The above barrels were being made for apples, some sort of market that will be going on soon. They make barrels mostly for dry goods due to the type of wood available on the farm. We sat and watched a barrel being made almost from scratch. They place the barrel over a funny shaped wooden stove to shape it. It got real hot, real fast. I’m not sure how they can/could stand it!
This cider press was in one of the outbuildings, that housed a ton of old horse drawn farm equipment and machinery. They make cider on the farm as well in the fall & winter. As the farm is open in the winter & fall I am seriously thinking of visiting for some cider and pumpkin pie. Yum.
Local children plant pumpkins in this pumpkin patch each year and number the sticks, when they are large enough they come back, pick their pumpkin and make pumpkin pie. They have a bunch of school related programs on the farm.

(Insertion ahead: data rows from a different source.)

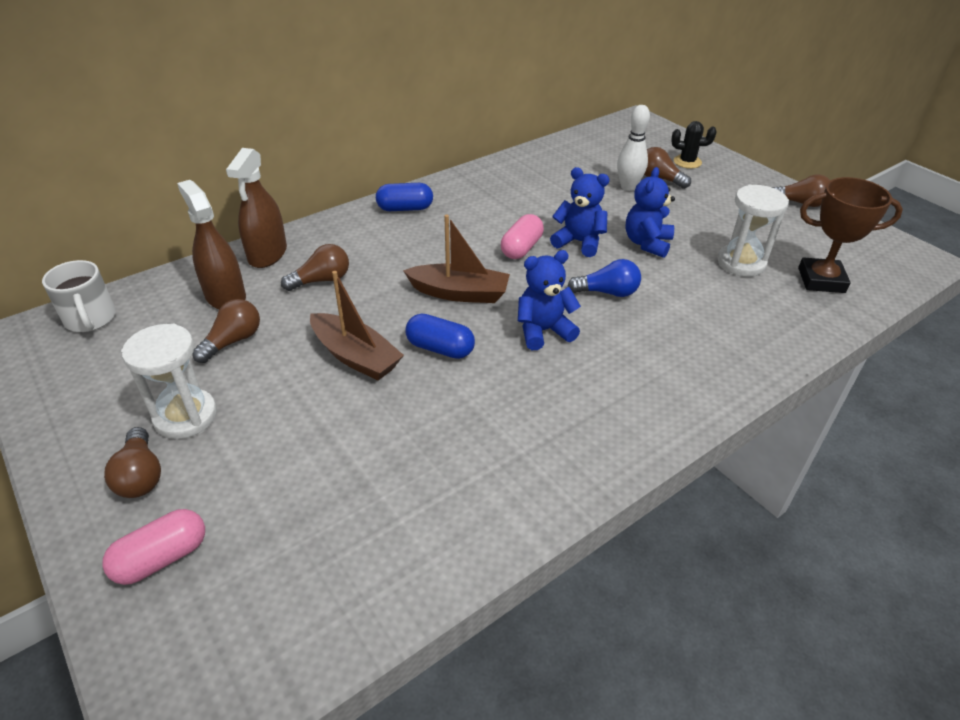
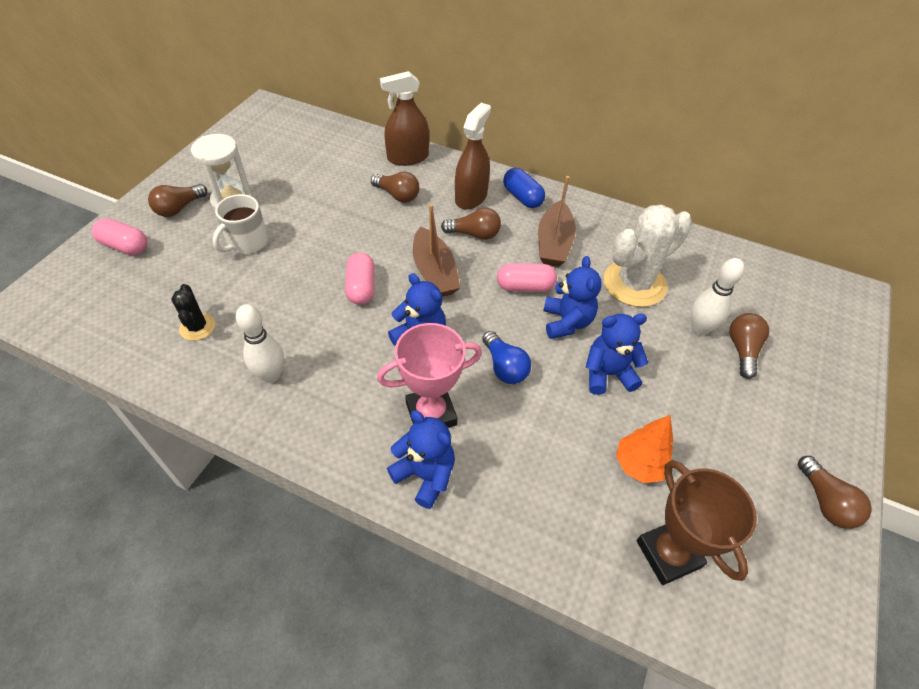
camera: 60 degrees right, 10 degrees up
white mug [42,260,116,332] -> white mug moved to [213,194,268,254]
brown spray bottle [177,180,246,309] -> brown spray bottle moved to [455,103,491,210]
brown light bulb [192,299,260,363] -> brown light bulb moved to [441,208,501,240]
brown boat [310,271,404,380] -> brown boat moved to [538,176,576,267]
blue capsule [405,314,475,359] -> pink capsule [345,253,375,305]
black cactus [671,121,716,169] -> black cactus moved to [171,284,215,341]
white hourglass [717,185,789,277] -> orange tree [616,415,673,483]
none -> white bowling pin [236,304,284,383]
none -> pink trophy [377,323,482,428]
none -> blue teddy bear [387,410,455,509]
none -> white cactus [604,205,692,307]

This little cutie pie took a liking to me. When we were heading back to the front of the farm to leave she followed us all the way from Rose Bank Cottage back to the parking lot. Along the way she took off after something up a tree. We stopped to watch and then she seemed to realize how high up she was ( I say she cause I just thought of it as a she, but really I never checked lol).
I had to coax her back down branch by branch from half way up the tree. She jumped into my arms and cuddled. She was purring a lot. She then followed us the rest of the way to the gift shop. While we were using the wash rooms in the gift shop she took off into the parking lot which had about 7-10 cars and she got underneath ours and layed down, we found her there interestingly enough when we approached the car. She tried climbing in. I had to put her back over the fence a few times before we could leave.

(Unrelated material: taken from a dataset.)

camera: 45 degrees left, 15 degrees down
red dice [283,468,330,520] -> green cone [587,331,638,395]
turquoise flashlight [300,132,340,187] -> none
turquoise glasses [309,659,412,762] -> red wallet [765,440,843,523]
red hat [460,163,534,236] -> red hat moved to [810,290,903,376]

Another couple had to watch her to make sure she did not run back to the car as I was backing up. She then took off not interested in them at all. I wanted her so bad but there was no point in even asking as we are in a small apartment, have one 3 year old neutered male who I am not sure would take to another cat around. Not to mention I would not want her near him till she was checked out by a vet and confirmed healthy. If we had a bigger place I would have probably asked if we could have her.
Anyways, that was our Saturday afternoon. It was a lovely day at almost 30°C (86°F). We had a really nice time but I was a little sad to leave the kitten there . On the way home we took the old highway (non twinned) back most of the way, we pulled off down a side road that I knew went down to the ocean. The point was to let Cory and Scotty out for a smoke and take some pictures.
However the car decided at that time to act up. When they got out and closed the doors the “passenger door open” light came on and no matter what we tried we could not get it to go back off. Even after opening and closing all doors, checking for gravel and what have you, nothing worked. In turn this caused the dome lights to stay on the whole drive back and the car would not auto lock like it normally does when you go over 15 km/hour and the open door chime went every few seconds all the way home.
Needless to say I was not happy. I called the dealership and left a message to warn them I would be calling again on Monday morning. Since they still have my second key that does not work. But we made it home in one piece and when I tried to see what was going on when I got home it stopped doing it and started working fine. Go figure.